IDXChannel - PT Pelayaran Jaya Hidup Baru Tbk (PJHB) berencana mengubah Klasifikasi Baku Lapangan Usaha Indonesia (KBLI) perseroan dengan menambahkan aktivitas perusahaan induk/holding companies, serta angkutan laut dalam negeri untuk barang umum.
Penyesuaian ini dilakukan agar kegiatan usaha utama PJHB sebagai perusahaan pelayaran yang melayani angkutan barang dalam negeri dapat tercermin secara lebih tepat dalam klasifikasi usaha.

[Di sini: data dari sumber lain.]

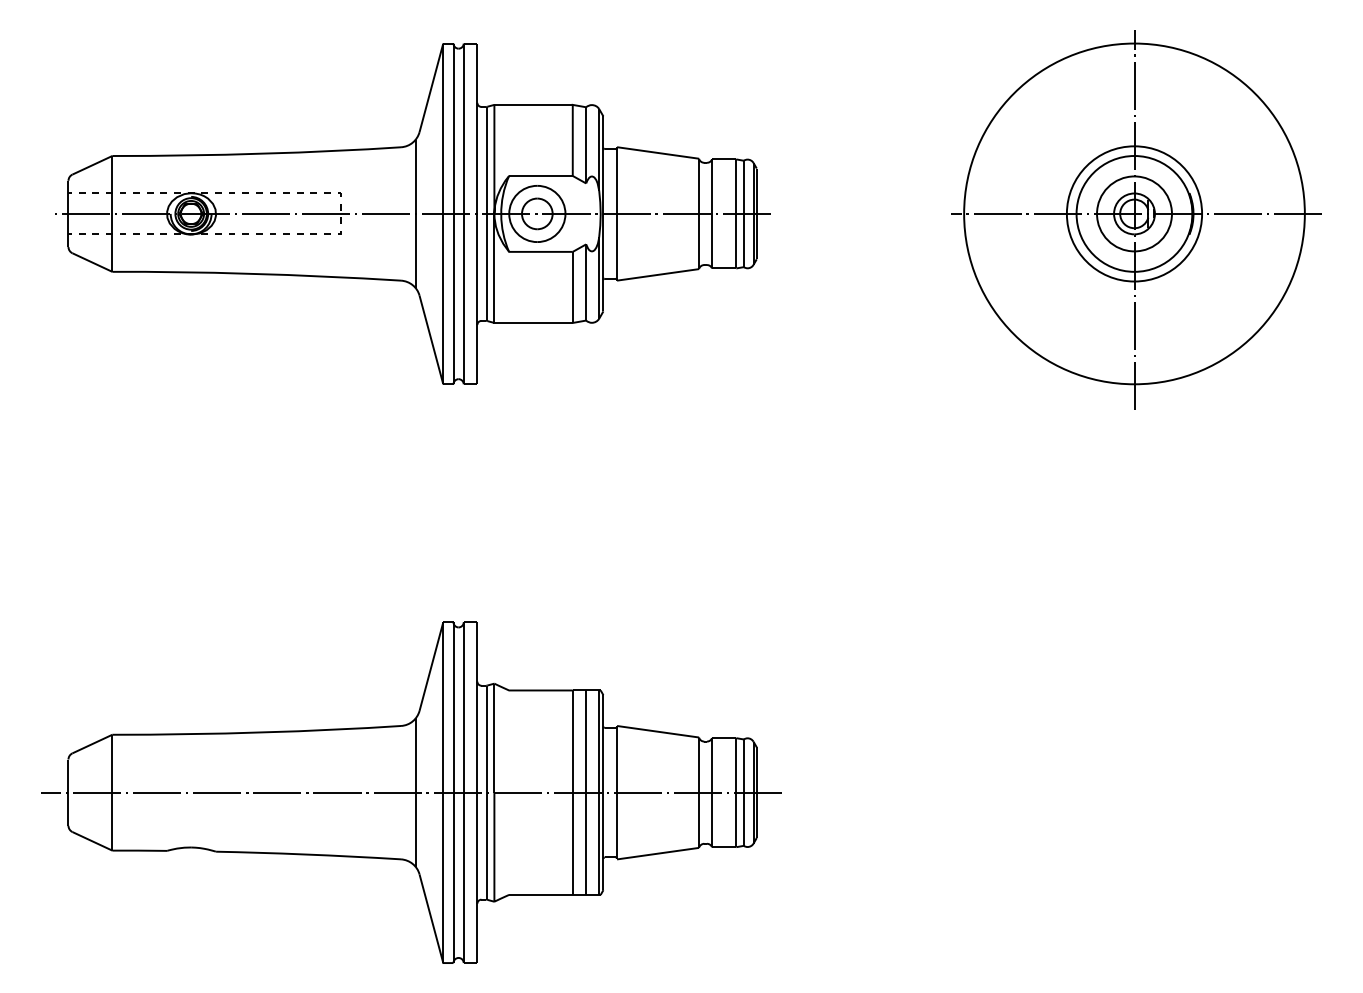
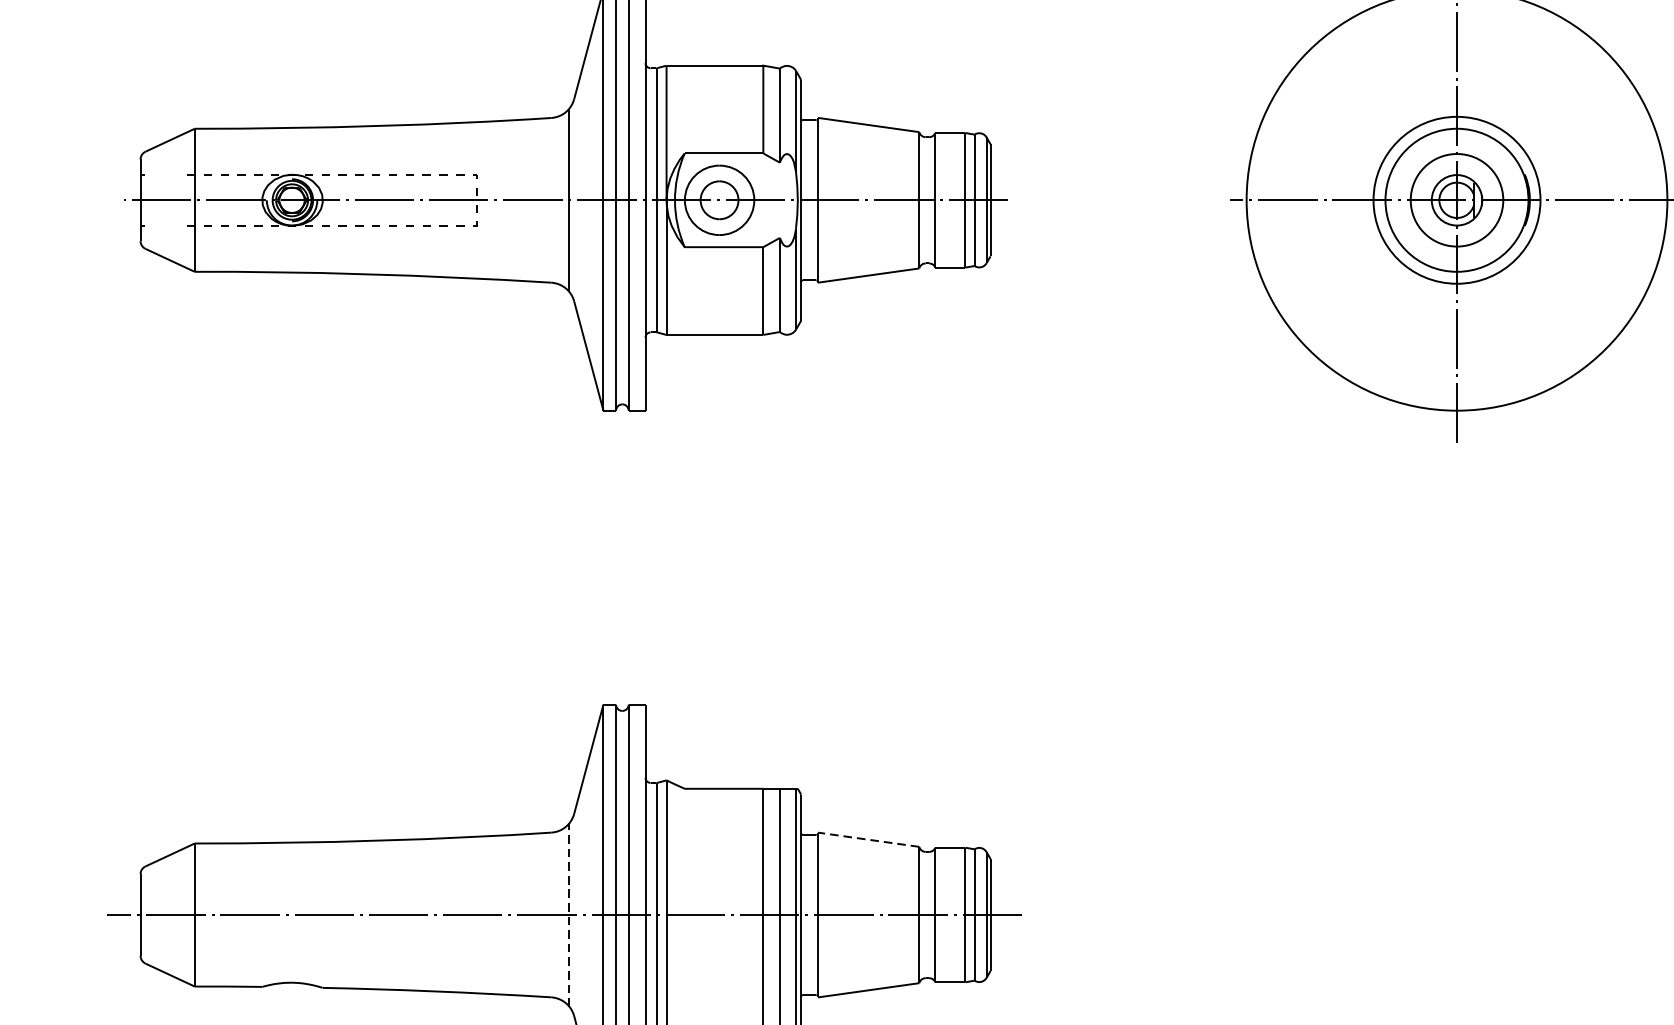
line: (85, 192) -> (161, 173), removed
line: (85, 233) -> (161, 224), removed
line: (657, 731) -> (867, 839), solid -> dashed
line: (415, 792) -> (569, 914), solid -> dashed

Sejalan dengan rencana ekspansi, PJHB juga menyiapkan penambahan armada kapal secara bertahap. Perseroan menargetkan penambahan 3 unit kapal pada 2026 dan 2 unit kapal pada 2028, sehingga total armada meningkat dari 5 unit menjadi 10 unit kapal.
Penambahan armada tersebut untuk memenuhi meningkatnya permintaan jasa charter kapal, terutama dari sektor energi dan industri serta meningkatkan kapasitas operasional, fleksibilitas layanan, dan potensi pendapatan perseroan.
"Perlu ditegaskan bahwa rencana penambahan armada tersebut bukan merupakan dampak langsung dari perubahan KBLI, melainkan bagian dari strategi Perseroan untuk memperkuat kapasitas operasional dan memperluas layanan charter atas kegiatan usaha yang telah berjalan," ujar manajemen PJHB dalam keterbukaan informasi BEI, Rabu (8/7/2026).
Untuk mendukung ekspansi tersebut, perseroan menyiapkan investasi sebesar Rp163,03 miliar pada 2026 dan Rp96,10 miliar pada 2028 yang mencakup kebutuhan pembangunan kapal hingga siap beroperasi.
Dari sisi sumber daya manusia, PJHB menyatakan telah memiliki struktur organisasi dan tenaga kerja yang memadai, yang didominasi awak kapal (ABK) berpengalaman. Namun, seiring bertambahnya armada, perseroan juga akan menambah ABK bersertifikasi serta memperkuat fungsi pengawasan operasional, keselamatan pelayaran, dan kepatuhan regulasi.
Berdasarkan proyeksi manajemen untuk periode 2026-2030, pendapatan perseroan diperkirakan meningkat dari Rp63,49 miliar pada 2026 menjadi Rp137,20 miliar pada 2030, sejalan dengan kenaikan kapasitas dan utilisasi armada.